There's some sort of proto-amygdala-neocortex fizz that's getting integrated, at least pro tem, into a wider body-environment animacy circuit (looking longer), and maybe it's some sort of precursor along the developmental path for more complex and differentiated evaluative behaviors. I think I'd stop there, and well short of speculations about innate "morality" defined the way my own culture defines "morality". But that wouldn't make the New York Times.

JAY.


Jay Lemke
Professor (Adjunct, 2009-2010)
Educational Studies
University of Michigan
Ann Arbor, MI 48109
www.umich.edu/~jaylemke 

Visiting Scholar
Laboratory for Comparative Human Cognition
University of California -- San Diego
La Jolla, CA
USA 92093







On May 6, 2010, at 8:40 AM, mike cole wrote:

> Larry and Andy (and Martin and David I guess).
> 
> I would rather withhold judgment on some to the categorization going on in
> this discussion. Andy wrote:
> 
> "To me, it does raise the question, as Jay commented in his belated
> commentary on the infant communication discussion, how much is retained or
> built on, how much is sublated into more complex neoformations and how much
> actually just fades away to be replaced by other neoformations?"

━━━━━━━━━━━━━━━━━━━━

REQUIRED ACTION A
In the email, what laboratory was Jay Lemke a visiting scholar at?
REQUIRED ACTION B
Write the next part of the email, picking up after its final quoted sentence.
The listing that follows was taken from a different source than the email.

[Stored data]
━━━━━━━━━━━━━━━━━━━━

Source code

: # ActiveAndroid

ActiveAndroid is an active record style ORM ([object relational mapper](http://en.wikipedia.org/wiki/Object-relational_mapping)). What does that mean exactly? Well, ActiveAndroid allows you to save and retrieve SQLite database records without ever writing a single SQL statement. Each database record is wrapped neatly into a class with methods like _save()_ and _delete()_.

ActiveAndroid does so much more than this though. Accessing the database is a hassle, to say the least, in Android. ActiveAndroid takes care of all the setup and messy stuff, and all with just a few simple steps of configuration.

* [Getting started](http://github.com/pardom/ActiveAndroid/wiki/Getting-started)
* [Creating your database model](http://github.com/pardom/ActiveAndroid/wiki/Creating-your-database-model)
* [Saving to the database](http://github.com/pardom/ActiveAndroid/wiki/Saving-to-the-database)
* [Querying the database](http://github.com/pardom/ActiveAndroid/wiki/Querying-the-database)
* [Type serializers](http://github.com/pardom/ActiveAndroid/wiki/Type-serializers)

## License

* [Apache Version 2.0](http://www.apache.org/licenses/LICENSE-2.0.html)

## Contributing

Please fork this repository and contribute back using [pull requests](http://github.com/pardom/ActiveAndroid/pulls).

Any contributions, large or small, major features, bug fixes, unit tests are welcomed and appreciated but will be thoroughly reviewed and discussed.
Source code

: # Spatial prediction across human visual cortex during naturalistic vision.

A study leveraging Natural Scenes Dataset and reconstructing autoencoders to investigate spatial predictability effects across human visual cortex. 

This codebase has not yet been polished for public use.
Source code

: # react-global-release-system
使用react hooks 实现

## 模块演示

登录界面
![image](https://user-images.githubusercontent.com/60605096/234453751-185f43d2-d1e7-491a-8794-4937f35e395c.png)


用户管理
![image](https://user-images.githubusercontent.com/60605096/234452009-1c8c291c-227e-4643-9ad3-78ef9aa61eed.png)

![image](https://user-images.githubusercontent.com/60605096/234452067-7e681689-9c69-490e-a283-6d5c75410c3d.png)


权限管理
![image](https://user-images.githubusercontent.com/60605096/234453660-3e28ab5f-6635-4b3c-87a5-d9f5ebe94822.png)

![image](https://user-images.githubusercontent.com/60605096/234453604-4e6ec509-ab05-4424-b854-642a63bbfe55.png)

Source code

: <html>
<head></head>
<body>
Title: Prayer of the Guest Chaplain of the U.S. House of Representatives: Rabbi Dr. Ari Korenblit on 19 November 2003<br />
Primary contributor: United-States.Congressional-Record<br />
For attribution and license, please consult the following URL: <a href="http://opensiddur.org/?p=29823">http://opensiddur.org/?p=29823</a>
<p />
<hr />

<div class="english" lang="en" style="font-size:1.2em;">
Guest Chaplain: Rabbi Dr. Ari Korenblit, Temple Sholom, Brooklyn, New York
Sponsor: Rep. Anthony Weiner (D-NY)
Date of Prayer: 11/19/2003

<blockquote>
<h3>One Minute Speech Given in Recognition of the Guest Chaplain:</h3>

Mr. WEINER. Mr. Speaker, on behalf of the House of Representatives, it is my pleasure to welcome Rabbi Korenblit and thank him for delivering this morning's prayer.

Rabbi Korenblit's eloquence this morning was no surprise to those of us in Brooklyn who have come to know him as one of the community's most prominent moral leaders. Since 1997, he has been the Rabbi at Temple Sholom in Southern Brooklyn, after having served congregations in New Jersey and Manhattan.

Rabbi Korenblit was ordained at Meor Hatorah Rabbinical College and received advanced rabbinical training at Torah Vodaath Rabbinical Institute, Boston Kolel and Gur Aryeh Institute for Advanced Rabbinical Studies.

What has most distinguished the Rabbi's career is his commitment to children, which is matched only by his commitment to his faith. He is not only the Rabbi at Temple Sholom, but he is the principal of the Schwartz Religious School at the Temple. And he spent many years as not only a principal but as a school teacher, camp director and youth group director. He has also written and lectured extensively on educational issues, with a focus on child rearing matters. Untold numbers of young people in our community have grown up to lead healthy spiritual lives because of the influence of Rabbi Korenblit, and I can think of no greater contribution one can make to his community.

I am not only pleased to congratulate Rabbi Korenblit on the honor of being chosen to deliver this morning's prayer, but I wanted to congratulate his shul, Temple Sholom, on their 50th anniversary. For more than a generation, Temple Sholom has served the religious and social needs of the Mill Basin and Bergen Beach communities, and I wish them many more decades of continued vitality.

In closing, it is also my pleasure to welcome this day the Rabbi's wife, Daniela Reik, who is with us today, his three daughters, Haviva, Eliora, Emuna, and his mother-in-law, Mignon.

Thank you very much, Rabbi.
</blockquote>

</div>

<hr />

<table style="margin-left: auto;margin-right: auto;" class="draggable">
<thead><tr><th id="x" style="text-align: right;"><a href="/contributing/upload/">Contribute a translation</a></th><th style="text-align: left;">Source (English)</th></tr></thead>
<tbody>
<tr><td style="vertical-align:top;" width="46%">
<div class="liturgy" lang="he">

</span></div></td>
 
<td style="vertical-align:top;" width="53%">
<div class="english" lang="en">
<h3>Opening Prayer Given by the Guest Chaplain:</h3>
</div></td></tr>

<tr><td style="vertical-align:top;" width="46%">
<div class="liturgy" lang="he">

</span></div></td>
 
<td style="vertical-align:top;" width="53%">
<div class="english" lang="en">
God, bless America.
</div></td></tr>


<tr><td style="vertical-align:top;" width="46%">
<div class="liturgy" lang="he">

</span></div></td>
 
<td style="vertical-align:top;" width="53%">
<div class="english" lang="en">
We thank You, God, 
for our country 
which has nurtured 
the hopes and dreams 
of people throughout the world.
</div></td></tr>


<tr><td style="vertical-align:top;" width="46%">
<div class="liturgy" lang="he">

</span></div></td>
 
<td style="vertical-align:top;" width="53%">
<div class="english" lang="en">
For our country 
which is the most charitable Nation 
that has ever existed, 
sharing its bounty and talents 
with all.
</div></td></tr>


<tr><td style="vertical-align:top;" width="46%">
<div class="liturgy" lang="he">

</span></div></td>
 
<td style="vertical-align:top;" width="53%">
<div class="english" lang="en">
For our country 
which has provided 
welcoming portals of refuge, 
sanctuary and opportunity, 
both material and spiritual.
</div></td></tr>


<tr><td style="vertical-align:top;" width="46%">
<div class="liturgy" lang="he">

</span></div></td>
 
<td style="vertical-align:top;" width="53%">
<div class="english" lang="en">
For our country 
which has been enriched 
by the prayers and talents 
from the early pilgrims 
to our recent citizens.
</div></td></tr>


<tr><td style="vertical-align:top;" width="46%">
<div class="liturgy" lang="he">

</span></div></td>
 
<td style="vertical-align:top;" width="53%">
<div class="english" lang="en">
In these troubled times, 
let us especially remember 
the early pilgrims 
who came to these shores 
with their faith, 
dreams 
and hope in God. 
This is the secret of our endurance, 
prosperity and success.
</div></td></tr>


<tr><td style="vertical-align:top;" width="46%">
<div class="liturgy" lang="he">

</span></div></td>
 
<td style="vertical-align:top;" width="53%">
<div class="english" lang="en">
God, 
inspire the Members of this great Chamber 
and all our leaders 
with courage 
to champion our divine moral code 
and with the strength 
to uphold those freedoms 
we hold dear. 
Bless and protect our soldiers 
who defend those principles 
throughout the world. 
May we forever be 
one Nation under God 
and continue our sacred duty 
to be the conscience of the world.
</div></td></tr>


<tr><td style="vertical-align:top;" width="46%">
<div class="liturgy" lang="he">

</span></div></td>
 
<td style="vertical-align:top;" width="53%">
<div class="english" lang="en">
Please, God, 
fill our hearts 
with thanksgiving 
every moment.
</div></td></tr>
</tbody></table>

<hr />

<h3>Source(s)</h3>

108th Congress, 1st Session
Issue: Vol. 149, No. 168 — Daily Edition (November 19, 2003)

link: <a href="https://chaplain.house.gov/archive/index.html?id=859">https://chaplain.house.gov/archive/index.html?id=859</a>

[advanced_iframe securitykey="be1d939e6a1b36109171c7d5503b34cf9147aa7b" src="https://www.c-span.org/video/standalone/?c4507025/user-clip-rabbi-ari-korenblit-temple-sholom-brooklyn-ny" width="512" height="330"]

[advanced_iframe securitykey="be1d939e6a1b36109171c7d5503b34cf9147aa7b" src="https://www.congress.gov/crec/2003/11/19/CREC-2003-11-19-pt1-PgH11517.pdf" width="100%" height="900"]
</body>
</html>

━━━━━━━━━━━━━━━━━━━━

RESPONSE BOX A
The Laboratory for Comparative Human Cognition at the University of California, San Diego.

RESPONSE BOX B
> 
> Is sublation not a transformation?
> Are you sure that what the baby arrives with are not proto-concepts?
> Everyone understand (e.g., can specify new examples in an unambiguous way)
> what counts as a neoformation?
> 
> I feel quite uncertain about these issues.
> mike
> 
> On Wed, May 5, 2010 at 9:51 PM, Larry Purss <lpurss@shaw.ca> wrote:
> 
>> Andy
>> I just want to add that "something" that is a "gut feeling" is
>> PRE-linguistic and PRE-conceptual.  My bias is to say that language and
>> concepts [neoformations] do NOT negate but rather transFORMS that
>> "something" or "gut feeling" that comes before.
>> When I read Daniel Stern's book "The Present Moment" his exploration of
>> "felt intersubjectivity" which he believes is present in the infant
>> continues to be an active component of linguistic and conceptual
>> intersubjectivity.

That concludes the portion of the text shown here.